Guest: Bob Elliot (Unlimited Funds)
Timeframe: 02:05 – 08:21
“There’s all this pressure to lean, and don’t lean in—rebalance back and wait.”
— Bob Elliot (06:26)
Guests: Bob Elliot & General Karen Gibson
Timeframes: 07:33 – 09:29; 10:42 – 14:15
“We hit them 20 to 1. Every time they hit us, we’re going to hit them 20.” (11:03)

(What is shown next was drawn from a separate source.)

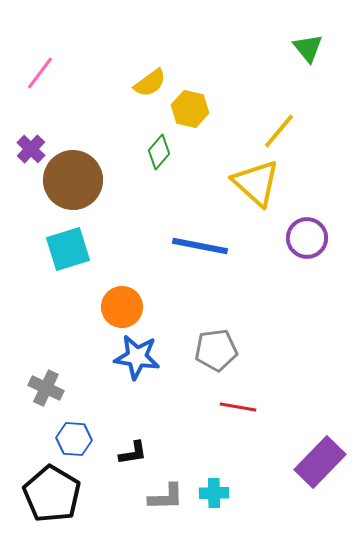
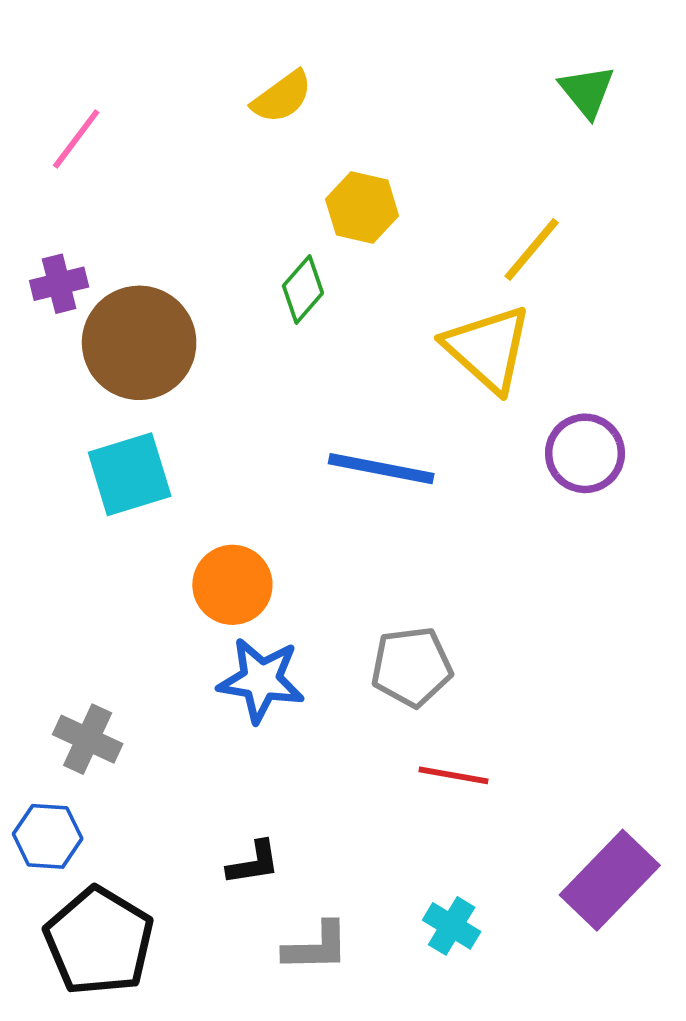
yellow semicircle: (150, 83) -> (282, 97), moved
purple cross: (31, 149) -> (59, 284), turned 32
blue hexagon: (74, 439) -> (48, 836), moved
cyan cross: (214, 493) -> (452, 926), moved, turned 32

“If that ramps up, we’re still on a knife’s edge in terms of creating a loss of inventories that would create a price spike ahead in oil.”
— Bob Elliot (08:26)
Hosts & Contributor: Jonathan Ferro, Lisa Abramowicz, Annmarie Hordern (with reference to ADP Research)
Timeframe: 14:58 – 20:27
“There are things that you can only learn through experience... We're not even seeing the retail sector or the leisure or hospitality sector take very young workers and teach them about the labor market.” (19:14)
Jonathan reminisces:
“I wash dishes and refined my Italian speaking skills there. You got a deep understanding of cursing.”
— Jonathan Ferro (20:22)
On the AI Boom:
"You're already starting to see lots of cracks in how productive the AI trade is going to be... We actually see data center growth slowing considerably."
— Bob Elliot (04:26)
On Bubble Timing:
"Bubbles are very, very hard to recognize on a forward looking basis. But there will be [a spark]... and it could shift very, very quickly."
— Bob Elliot (06:57)
On Oil & Inventories:
“This inventory drawdown is basically creating the illusion that everything’s fine... We’re still on a knife’s edge.”
— Bob Elliot (08:26)
Workplace Humor:
“Should see how fast I’m at home now. Just clearing the kitchen.”
— Jonathan Ferro (20:33)
On "Hotspan" (Light segment at close):
“Forget healthspan. Midlife men face pressure to extend hotspan.”
— Lisa Abramowicz (21:08)
| Segment | Time | |-----------------------------------------|------------| | Intro: CapEx & AI Earnings Risks | 02:05–08:21| | Middle East Geopolitics & Oil | 10:42–14:15| | Labor Market Analysis | 14:58–20:27| | Light Banter ("Hotspan") | 21:06–21:23|
The episode maintains a brisk, rigorous, and sometimes wryly humorous tone, blending market skepticism (Bob Elliot’s cautions about bubbles and AI) with policy and military realism (General Gibson’s analysis), plus relatable, lighter exchanges among the hosts.
Summary in a Sentence:
This episode of Bloomberg Surveillance critically examines the sustainability of outsized tech and AI investment returns, the lurking risks of geopolitical instability, and the labor market’s veneer of health—exposing cracks hidden beneath the data, all delivered with incisive analysis and lively banter.